The trend of insurers, reinsurers, and ILS players increasing their interest in specialty business lines will likely “intensify” rate declines, and could leave those that lack discipline and underwriting knowledge in a compromising position, warns Keefe, Bruyette & Woods (KBW).
In an effort to navigate the softening reinsurance landscape and avoid the most competitive business lines, such as property catastrophe, re/insurers and also insurance-linked securities (ILS) players have increased their efforts in other, potentially more attractive business lines.
While it makes sense to pullback on unprofitable business lines during a soft market cycle and look to deploy capacity elsewhere, in less competitive and ultimately more profitable classes of business, current market conditions and trends suggest this could drive down rates even further.
“We expect the industry’s “mass migration” into specialty insurance and reinsurance lines to intensify rate decreases, and eventually convey some reserve surprises for re/insurers for whom underwriting newer lines like Casualty isn’t a core competency,” said KBW.
Fitch Ratings also noted this recently, saying that “In 1H16, premium rates for London market insurers continued to fall, particularly for marine and energy and for property lines. Some insurers have attempted to mitigate this by diversifying into specialty lines, where rates have held up better, but we believe this could lead to price falls in these lines as well.”
Along with reinsurers increasing their focus on specialty insurance lines and increasing capital in those areas of re/insurance, the ILS market is starting to expand into specialty lines of reinsurance, and also directly into primary commercial property business.
Suggesting that any increased profits achieved by reinsurers outside of the more competitive lines of business could be short lived, as ILS capacity filters into new areas, ultimately increasing capitalisation and fueling competition.
Ultimately, ILS players, like insurers and reinsurers are attempting to navigate the softening landscape and are looking for better returns, increased diversification and trying to get closer to the original source of risk, all of which should increase efficiency in a market with thinning margins.
But it’s important that both the ILS sector and reinsurers resist underwriting business for the sake of underwriting, gain a solid understanding of the risks they are participating in, and practice disciplined reserving and underwriting.
“Reinsurers’ reserve release ratios decelerated to a still-favourable 8.6% of earned premiums, aligning with persistent soft reinsurance pricing that typically translates into lower future reserve releases,” said KBW, in a recent report that recaps P&C insurance earnings during the second-quarter of 2016.
Although catastrophe losses increased during the first-half of 2016, generally, losses have been benign in recent times.
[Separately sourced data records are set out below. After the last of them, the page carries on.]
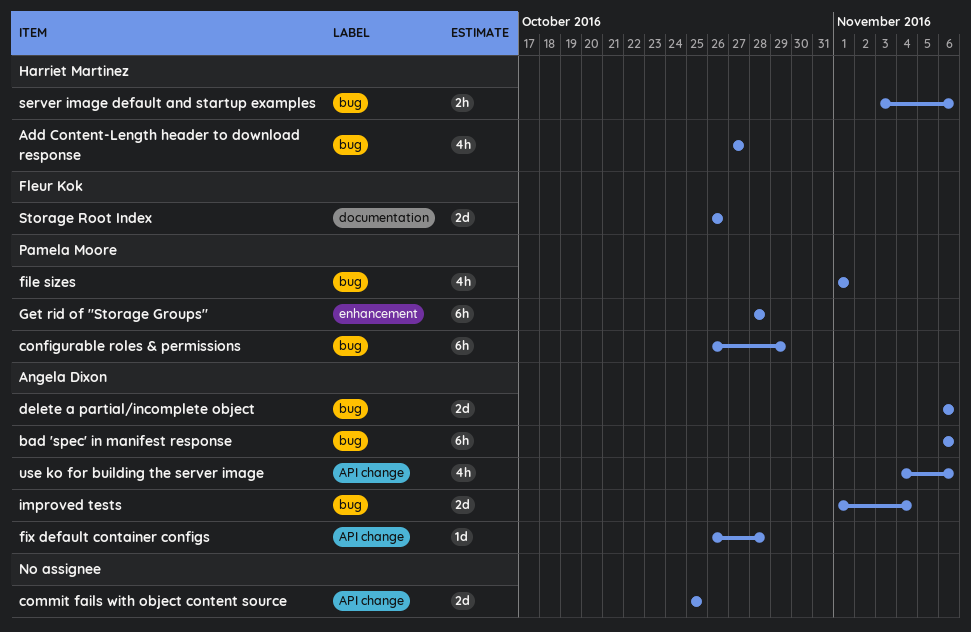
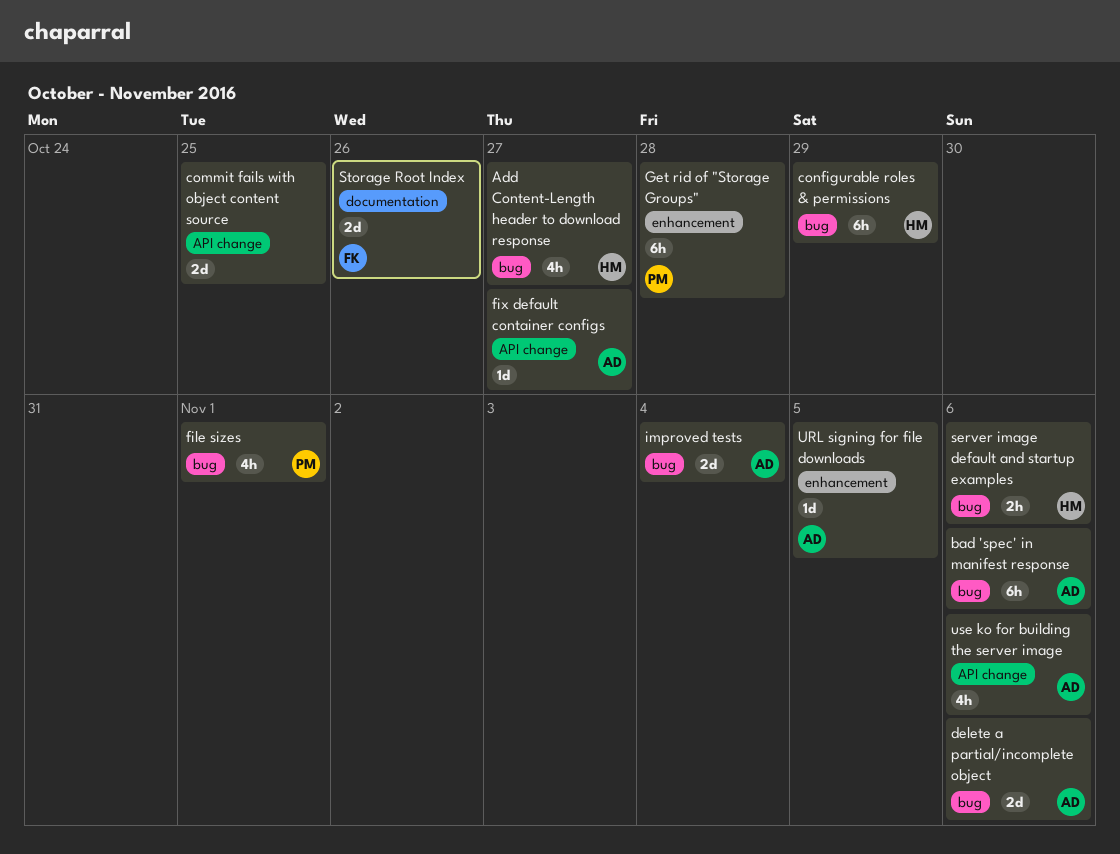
configurable roles & permissions, owner: Pamela Moore -> Harriet Martinez
fix default container configs, due: Oct 28 -> Oct 27
URL signing for file downloads: none -> present

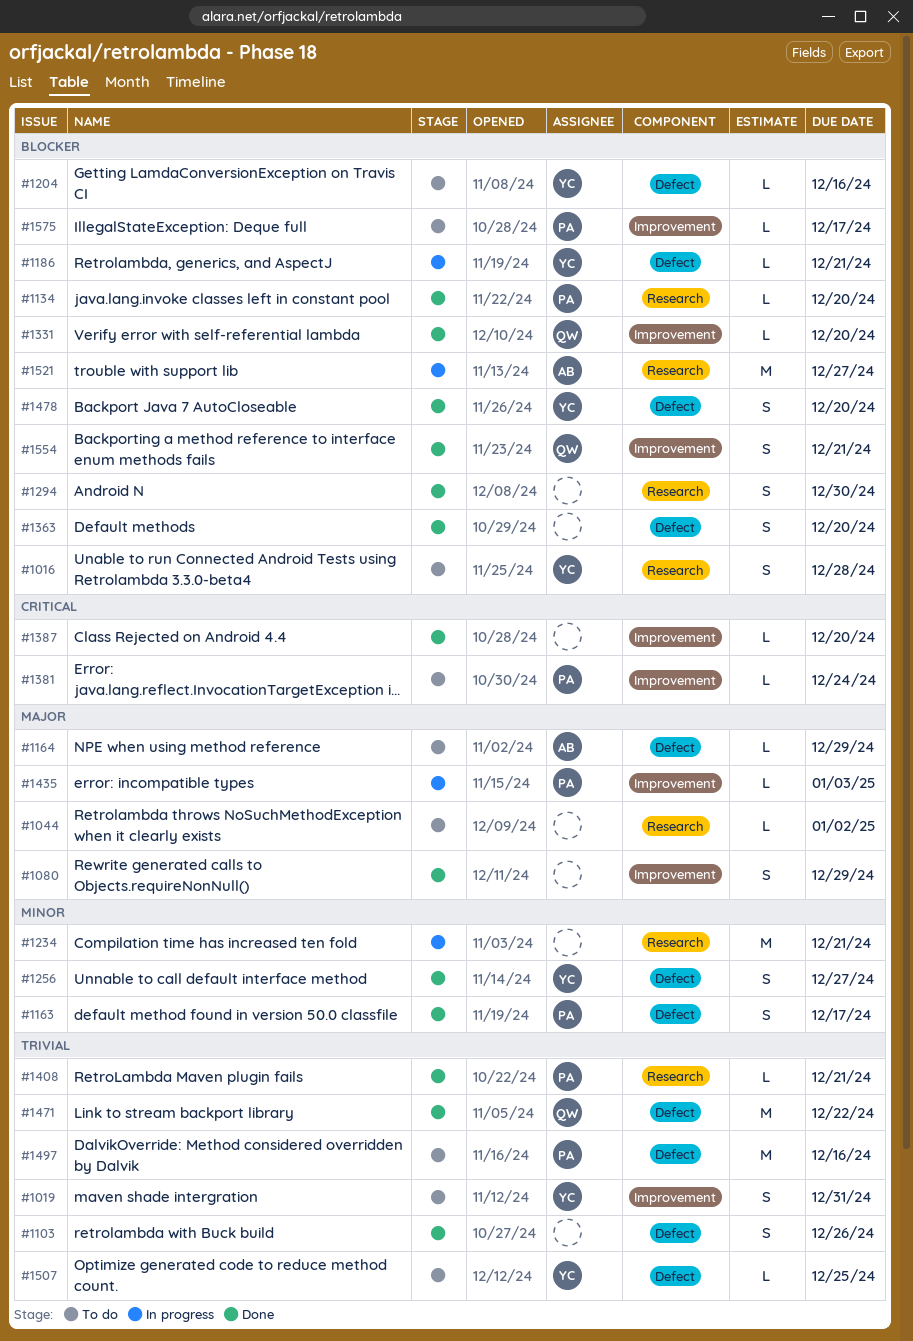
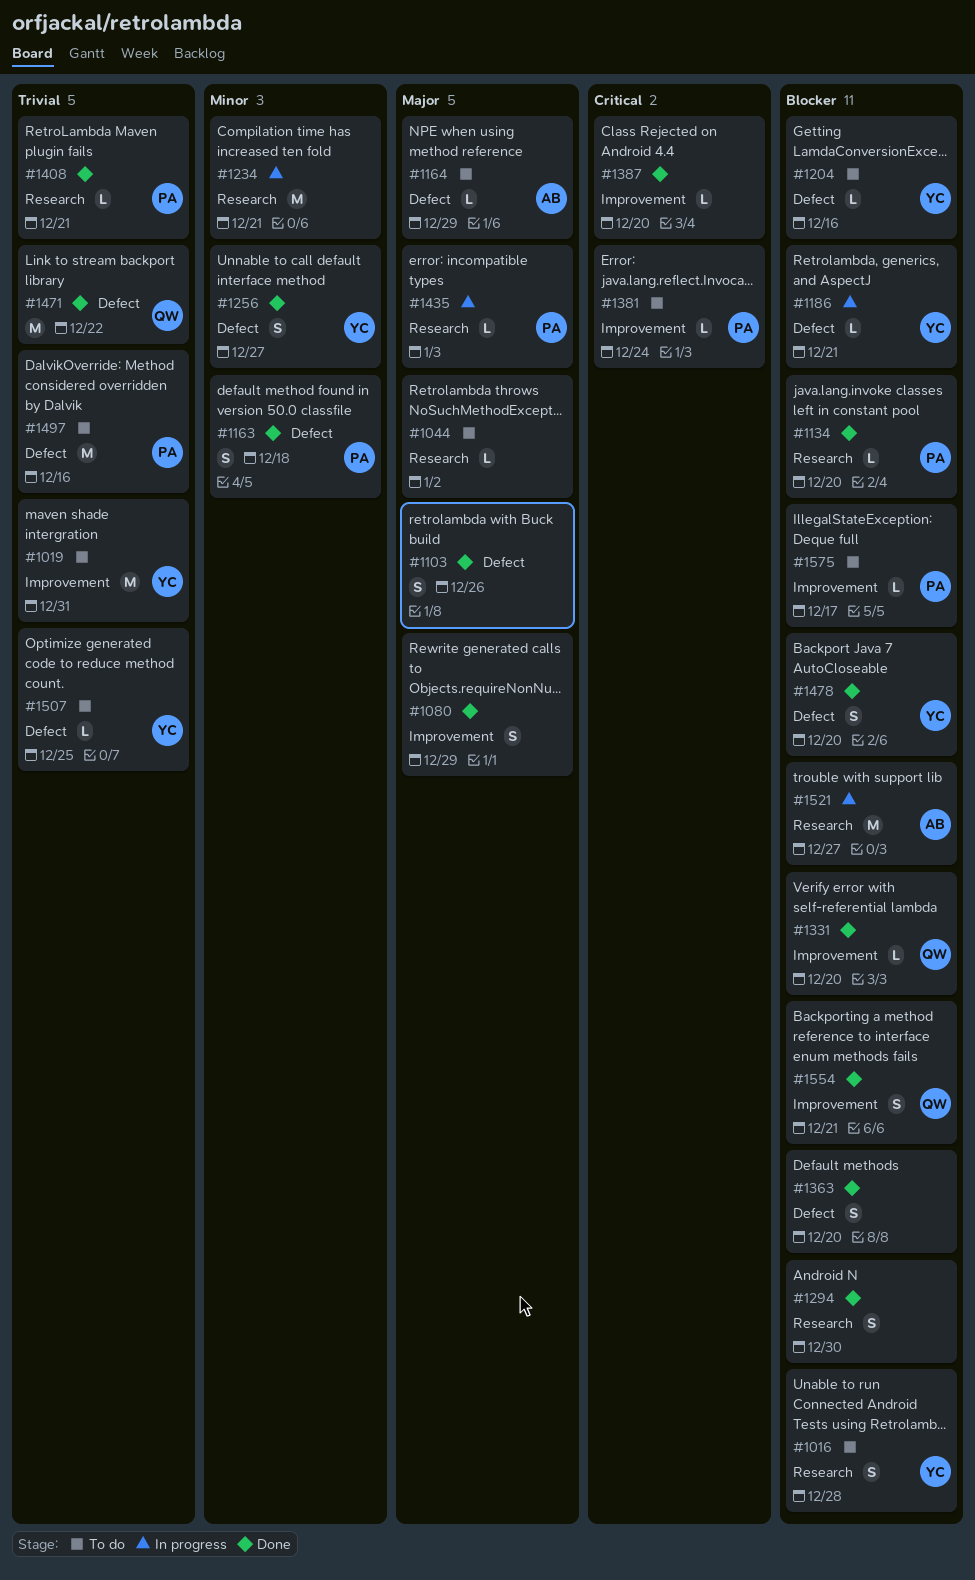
#1019, estimate: S -> M
#1103, priority: Trivial -> Major
#1163, due: Dec 17 -> Dec 18
#1435, label: Improvement -> Research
A lack of large loss activity, low interest rates impacting the investment side of the balance sheet and the overall reduced profitability of the re/insurance sector, has seen some companies practice aggressive reserve releases to mask true underwriting gains and mitigate lower yields.
With reserves running thin and returns remaining low, there’s a real chance that re/insurers, and ILS players that enter new business lines in which they perhaps lack experience and underwriting prowess, could experience some “reserve surprises.”
It’s been reported throughout the softening market cycle that some re/insurers have lacked discipline with regards to underwriting, reserving and terms & conditions (T&C), in an effort to gain an edge on the expanding base of competition from both the traditional and alternative market participants.
This certainly isn’t the case for everyone, though, as reinsurers have also been seen to walk away from unattractively priced business and resisting any dangerous loosening of T&Cs at renewals.
At the same time, industry observers and experts have highlighted the discipline of the ILS space in more recent times as all aspects of the sector show a willingness to increase their understanding of the underlying exposures, and have also been seen to turn down business that is simply priced too low.
The softening landscape shows little sign of waning anytime soon, and absent a truly significant loss event, or an aggregation of medium sized events resulting in the removal of a substantial amount of capital from the sector (although some believe the volume of capital waiting to enter the space will limit any post-event price surge), discipline is going to remain essential in surviving the turmoil.
For ILS players looking to enter new business lines, it’s important to hire experienced underwriters that understand the risks, and the same goes for insurers and reinsurers.
When a major event does occur and the market begins to turn it’s likely that some companies will find themselves in extremely difficult positions, ultimately paying for ill disciplined underwriting and reserving during the softening market cycle.